Task input:
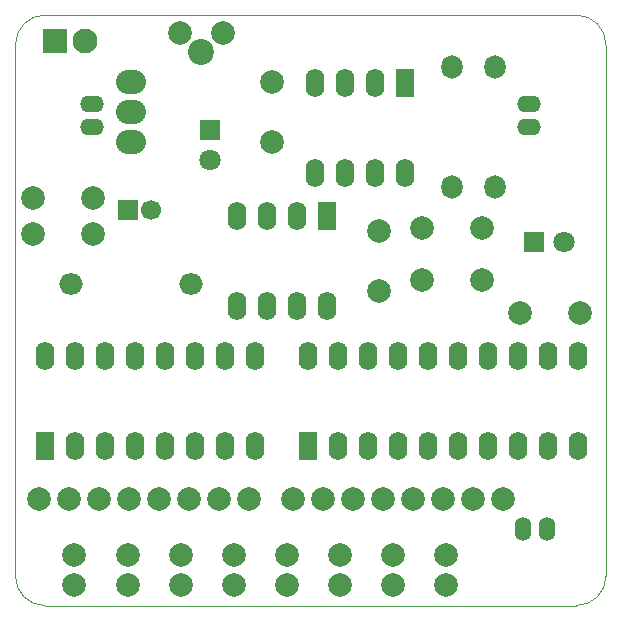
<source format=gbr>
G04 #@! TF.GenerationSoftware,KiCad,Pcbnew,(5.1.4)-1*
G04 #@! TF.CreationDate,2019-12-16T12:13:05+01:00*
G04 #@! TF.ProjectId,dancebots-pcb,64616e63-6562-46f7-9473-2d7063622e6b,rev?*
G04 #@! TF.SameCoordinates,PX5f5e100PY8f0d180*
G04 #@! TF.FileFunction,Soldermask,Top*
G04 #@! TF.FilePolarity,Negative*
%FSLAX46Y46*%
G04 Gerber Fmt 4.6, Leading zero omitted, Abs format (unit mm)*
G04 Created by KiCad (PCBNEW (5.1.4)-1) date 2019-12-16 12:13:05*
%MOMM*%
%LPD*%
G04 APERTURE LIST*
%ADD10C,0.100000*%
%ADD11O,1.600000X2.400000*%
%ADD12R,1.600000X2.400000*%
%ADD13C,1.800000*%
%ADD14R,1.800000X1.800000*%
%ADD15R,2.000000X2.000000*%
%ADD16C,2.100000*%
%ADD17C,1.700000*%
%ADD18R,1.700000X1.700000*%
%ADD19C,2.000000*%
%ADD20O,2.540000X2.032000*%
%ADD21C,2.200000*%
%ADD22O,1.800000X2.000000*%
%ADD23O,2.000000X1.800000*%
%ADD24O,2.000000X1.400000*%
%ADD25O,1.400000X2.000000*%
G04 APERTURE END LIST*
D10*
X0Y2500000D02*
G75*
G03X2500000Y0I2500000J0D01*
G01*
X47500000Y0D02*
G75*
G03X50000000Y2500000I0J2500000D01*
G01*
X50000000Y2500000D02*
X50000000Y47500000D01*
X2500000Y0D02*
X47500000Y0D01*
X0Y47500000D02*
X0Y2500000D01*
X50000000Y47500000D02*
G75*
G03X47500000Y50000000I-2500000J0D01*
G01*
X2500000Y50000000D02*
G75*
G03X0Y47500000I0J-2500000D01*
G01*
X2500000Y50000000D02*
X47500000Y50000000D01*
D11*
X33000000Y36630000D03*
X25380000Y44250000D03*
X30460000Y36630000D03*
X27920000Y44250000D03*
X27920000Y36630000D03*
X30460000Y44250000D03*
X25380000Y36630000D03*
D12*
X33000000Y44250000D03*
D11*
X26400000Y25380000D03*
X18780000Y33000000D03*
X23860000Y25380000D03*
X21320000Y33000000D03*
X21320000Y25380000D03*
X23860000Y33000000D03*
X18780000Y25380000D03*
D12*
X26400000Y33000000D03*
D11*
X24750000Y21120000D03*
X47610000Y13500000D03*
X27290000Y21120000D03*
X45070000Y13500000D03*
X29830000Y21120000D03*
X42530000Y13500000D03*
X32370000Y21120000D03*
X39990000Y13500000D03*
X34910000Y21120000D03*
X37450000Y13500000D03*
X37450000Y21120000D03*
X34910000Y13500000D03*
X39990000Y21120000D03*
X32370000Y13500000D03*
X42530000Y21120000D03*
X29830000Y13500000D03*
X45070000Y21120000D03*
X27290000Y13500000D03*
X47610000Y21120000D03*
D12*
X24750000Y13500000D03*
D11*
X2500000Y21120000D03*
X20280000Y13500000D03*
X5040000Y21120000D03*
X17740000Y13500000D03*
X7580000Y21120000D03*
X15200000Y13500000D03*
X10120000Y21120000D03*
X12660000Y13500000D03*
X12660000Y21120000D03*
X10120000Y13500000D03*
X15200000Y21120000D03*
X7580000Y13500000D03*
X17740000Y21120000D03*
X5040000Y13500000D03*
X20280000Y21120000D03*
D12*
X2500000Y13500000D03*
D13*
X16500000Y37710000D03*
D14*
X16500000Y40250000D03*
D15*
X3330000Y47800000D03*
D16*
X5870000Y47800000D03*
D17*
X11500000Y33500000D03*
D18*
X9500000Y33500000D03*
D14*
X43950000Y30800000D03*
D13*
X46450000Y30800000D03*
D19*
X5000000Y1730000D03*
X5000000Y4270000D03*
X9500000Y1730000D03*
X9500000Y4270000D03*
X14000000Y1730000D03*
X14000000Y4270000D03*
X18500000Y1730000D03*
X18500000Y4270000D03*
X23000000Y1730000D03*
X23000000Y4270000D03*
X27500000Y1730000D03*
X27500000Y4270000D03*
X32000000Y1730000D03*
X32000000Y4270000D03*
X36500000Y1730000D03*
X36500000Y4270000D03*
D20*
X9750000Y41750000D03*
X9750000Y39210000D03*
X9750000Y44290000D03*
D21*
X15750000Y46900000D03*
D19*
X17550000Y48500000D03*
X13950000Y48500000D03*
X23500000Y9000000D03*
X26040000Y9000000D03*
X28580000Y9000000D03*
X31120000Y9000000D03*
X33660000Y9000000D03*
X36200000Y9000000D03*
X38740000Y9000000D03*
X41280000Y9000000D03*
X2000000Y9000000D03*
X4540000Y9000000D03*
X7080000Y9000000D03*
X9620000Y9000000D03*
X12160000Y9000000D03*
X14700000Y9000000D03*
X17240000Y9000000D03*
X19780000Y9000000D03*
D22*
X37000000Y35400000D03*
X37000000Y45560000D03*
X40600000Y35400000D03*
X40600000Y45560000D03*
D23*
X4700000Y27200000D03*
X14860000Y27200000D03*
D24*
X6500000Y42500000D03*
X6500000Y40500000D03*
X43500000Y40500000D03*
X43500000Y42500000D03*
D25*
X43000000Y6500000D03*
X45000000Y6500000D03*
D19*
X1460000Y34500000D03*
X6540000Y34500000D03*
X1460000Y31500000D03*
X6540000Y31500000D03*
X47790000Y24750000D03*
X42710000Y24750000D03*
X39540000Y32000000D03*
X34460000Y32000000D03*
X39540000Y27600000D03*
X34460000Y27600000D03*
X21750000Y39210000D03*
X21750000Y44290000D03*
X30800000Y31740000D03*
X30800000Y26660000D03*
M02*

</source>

Exercise goal: Look through the listing above and give the number of lines containing the string "format", with nothing else.

Response to the exercise: 2